> EXCERPTED DATA:
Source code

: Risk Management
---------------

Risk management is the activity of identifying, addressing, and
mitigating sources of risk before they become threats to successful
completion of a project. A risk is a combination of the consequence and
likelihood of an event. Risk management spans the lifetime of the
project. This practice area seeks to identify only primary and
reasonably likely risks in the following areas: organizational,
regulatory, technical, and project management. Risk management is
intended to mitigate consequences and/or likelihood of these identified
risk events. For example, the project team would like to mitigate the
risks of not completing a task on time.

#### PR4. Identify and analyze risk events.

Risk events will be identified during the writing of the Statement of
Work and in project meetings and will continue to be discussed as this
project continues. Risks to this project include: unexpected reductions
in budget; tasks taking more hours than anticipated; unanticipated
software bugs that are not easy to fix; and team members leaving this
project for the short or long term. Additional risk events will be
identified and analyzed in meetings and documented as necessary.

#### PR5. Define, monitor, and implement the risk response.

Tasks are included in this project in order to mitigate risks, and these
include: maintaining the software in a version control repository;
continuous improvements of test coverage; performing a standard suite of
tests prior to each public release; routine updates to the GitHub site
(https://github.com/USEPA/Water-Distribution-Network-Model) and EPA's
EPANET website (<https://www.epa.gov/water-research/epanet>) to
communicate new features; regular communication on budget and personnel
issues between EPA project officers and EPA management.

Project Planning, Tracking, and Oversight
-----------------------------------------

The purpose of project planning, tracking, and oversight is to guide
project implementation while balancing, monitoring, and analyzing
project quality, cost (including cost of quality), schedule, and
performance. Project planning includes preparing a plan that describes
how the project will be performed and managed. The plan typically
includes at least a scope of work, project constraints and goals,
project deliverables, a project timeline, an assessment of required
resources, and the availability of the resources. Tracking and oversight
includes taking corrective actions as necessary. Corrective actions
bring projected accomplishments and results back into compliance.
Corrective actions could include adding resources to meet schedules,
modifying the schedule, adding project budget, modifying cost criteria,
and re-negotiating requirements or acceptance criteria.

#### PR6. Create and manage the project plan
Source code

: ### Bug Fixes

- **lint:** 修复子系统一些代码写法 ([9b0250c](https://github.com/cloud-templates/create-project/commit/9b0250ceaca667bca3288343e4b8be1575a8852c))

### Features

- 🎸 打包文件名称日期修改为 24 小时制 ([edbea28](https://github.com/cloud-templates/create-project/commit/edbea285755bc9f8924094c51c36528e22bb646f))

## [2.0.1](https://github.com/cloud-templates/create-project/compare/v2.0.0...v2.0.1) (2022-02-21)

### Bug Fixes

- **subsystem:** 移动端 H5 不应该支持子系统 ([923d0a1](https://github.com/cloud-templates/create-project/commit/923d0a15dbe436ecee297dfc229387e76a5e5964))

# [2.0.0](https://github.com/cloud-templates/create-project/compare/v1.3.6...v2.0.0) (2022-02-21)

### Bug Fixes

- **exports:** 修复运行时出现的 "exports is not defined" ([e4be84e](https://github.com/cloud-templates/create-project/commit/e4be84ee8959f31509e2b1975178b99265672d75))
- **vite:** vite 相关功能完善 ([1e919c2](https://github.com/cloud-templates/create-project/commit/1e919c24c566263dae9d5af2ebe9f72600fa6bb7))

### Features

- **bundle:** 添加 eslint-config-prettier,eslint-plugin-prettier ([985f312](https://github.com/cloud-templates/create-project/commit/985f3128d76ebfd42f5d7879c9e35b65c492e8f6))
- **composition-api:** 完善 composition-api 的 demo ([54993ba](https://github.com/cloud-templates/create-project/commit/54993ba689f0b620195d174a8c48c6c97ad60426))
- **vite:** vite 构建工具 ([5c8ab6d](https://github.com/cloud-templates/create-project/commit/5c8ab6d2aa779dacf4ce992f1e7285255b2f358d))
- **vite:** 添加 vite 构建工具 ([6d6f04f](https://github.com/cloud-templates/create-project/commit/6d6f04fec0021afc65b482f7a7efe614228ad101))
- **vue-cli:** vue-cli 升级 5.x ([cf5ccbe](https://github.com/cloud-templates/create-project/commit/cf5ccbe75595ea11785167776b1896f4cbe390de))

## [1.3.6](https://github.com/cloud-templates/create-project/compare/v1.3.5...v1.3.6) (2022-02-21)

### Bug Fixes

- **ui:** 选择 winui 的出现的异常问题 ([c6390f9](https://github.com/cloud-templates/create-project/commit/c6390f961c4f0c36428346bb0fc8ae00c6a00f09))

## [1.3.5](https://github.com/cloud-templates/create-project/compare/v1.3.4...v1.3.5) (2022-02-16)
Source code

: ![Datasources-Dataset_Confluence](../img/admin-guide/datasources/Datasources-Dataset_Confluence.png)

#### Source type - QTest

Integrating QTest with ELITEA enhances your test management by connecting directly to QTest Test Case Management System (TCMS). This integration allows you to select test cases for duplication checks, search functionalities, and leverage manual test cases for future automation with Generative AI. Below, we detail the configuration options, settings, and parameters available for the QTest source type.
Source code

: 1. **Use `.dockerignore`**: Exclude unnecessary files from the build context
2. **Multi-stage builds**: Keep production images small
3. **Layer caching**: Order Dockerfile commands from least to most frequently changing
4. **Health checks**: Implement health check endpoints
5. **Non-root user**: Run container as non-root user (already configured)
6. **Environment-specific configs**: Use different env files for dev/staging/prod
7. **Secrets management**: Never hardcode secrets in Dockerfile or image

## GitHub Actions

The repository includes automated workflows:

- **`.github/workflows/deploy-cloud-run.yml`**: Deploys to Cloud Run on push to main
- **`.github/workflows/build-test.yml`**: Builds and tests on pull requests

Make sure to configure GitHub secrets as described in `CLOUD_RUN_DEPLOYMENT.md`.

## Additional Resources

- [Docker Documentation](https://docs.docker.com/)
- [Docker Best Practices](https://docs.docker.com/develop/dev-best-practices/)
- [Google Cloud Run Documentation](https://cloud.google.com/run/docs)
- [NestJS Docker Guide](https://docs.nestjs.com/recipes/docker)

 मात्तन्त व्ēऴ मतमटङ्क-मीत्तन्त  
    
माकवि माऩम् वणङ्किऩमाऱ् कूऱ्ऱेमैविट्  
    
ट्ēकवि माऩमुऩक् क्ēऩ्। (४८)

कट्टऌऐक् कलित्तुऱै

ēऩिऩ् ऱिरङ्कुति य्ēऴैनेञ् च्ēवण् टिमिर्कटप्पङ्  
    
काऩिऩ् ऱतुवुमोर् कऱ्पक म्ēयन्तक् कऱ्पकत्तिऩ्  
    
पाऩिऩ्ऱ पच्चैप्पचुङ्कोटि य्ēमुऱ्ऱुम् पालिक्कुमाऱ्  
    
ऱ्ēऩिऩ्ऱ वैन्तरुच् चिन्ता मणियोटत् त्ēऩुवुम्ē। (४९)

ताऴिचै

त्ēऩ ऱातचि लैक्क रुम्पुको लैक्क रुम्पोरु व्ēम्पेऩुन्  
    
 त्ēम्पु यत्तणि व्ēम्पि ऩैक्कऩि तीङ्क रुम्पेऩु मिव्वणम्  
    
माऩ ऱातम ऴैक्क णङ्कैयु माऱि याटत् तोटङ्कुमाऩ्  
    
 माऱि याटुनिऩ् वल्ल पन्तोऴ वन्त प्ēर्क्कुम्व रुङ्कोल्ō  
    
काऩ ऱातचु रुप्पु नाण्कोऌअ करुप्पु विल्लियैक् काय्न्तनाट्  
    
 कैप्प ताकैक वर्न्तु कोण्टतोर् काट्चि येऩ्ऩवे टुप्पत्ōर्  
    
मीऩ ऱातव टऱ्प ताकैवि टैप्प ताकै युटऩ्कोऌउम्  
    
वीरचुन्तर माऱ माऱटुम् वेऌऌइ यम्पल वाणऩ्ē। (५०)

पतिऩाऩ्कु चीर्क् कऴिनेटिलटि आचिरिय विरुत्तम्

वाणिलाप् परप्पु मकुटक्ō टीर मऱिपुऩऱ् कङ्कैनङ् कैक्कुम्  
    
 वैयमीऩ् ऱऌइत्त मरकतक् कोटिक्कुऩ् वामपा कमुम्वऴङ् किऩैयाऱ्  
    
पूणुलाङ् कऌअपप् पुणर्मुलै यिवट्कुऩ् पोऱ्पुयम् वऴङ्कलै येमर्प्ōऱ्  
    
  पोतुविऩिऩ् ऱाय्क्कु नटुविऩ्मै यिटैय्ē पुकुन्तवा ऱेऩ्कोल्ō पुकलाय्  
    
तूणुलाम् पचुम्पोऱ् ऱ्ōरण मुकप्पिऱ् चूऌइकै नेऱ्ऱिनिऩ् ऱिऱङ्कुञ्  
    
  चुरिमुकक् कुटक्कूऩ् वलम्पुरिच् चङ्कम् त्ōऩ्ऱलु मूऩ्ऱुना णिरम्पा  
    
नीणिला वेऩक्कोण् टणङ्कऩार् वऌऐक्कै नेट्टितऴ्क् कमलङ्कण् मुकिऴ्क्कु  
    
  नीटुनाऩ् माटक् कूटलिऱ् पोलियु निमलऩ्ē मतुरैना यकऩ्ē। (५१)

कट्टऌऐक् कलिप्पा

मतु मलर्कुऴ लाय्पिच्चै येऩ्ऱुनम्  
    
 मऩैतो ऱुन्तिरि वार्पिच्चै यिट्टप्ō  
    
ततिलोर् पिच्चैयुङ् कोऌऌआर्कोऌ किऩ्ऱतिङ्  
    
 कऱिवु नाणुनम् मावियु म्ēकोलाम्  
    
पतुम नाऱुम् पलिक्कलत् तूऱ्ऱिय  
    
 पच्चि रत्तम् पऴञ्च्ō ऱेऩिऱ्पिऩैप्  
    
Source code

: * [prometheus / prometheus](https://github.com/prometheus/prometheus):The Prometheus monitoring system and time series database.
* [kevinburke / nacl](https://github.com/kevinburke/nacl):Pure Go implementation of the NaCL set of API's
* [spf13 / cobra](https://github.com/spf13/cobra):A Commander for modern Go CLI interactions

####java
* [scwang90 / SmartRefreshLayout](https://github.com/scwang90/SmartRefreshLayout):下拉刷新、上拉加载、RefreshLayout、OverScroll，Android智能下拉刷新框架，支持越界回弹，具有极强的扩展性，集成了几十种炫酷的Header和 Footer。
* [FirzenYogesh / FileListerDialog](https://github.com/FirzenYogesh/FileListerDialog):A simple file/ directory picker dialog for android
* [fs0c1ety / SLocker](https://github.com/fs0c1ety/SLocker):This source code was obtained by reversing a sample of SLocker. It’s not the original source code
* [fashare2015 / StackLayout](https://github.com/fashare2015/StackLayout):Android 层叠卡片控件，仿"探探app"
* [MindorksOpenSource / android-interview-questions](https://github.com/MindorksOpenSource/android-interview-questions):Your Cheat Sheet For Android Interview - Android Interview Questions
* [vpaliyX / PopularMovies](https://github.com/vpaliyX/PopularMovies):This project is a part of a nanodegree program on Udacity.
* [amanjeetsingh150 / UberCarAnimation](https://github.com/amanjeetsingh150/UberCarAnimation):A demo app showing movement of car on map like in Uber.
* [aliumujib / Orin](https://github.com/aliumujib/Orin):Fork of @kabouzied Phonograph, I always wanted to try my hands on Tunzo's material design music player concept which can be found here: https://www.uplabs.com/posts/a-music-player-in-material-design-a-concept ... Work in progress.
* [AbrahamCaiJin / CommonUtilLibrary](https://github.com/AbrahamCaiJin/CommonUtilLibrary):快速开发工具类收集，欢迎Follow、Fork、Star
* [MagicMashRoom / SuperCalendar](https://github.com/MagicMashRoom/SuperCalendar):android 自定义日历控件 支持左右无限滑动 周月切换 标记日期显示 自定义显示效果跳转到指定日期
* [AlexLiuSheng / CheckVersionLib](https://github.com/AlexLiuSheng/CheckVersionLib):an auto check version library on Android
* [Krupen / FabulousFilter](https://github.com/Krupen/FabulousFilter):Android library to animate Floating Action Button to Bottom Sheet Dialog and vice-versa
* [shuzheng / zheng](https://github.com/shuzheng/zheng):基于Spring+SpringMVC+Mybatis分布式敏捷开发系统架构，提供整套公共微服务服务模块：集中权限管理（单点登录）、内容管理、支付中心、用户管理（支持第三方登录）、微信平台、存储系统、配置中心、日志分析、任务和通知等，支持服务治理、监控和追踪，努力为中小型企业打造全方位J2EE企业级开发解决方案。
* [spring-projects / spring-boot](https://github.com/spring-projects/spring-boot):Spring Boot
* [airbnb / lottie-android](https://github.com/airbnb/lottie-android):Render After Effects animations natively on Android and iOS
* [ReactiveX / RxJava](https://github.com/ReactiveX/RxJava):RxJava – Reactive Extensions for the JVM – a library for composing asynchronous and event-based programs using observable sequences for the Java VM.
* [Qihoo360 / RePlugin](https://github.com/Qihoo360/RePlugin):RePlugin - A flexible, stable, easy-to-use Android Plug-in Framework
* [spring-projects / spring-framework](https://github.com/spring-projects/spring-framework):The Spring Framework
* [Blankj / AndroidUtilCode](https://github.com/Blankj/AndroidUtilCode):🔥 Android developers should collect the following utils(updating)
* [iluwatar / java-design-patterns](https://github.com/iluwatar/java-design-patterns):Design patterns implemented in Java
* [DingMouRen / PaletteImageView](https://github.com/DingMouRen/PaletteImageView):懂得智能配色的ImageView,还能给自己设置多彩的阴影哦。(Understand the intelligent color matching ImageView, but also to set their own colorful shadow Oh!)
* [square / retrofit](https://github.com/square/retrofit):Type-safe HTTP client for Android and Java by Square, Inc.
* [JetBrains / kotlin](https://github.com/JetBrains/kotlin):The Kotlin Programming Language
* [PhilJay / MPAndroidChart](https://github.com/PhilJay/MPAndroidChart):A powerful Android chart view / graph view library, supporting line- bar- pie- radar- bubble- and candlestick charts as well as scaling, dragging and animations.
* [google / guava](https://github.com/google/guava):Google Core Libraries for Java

> WHAT TO WORK ON:
All that is wanted is the number of lines in the records that include the string "google".

> RESULT BELOW:
2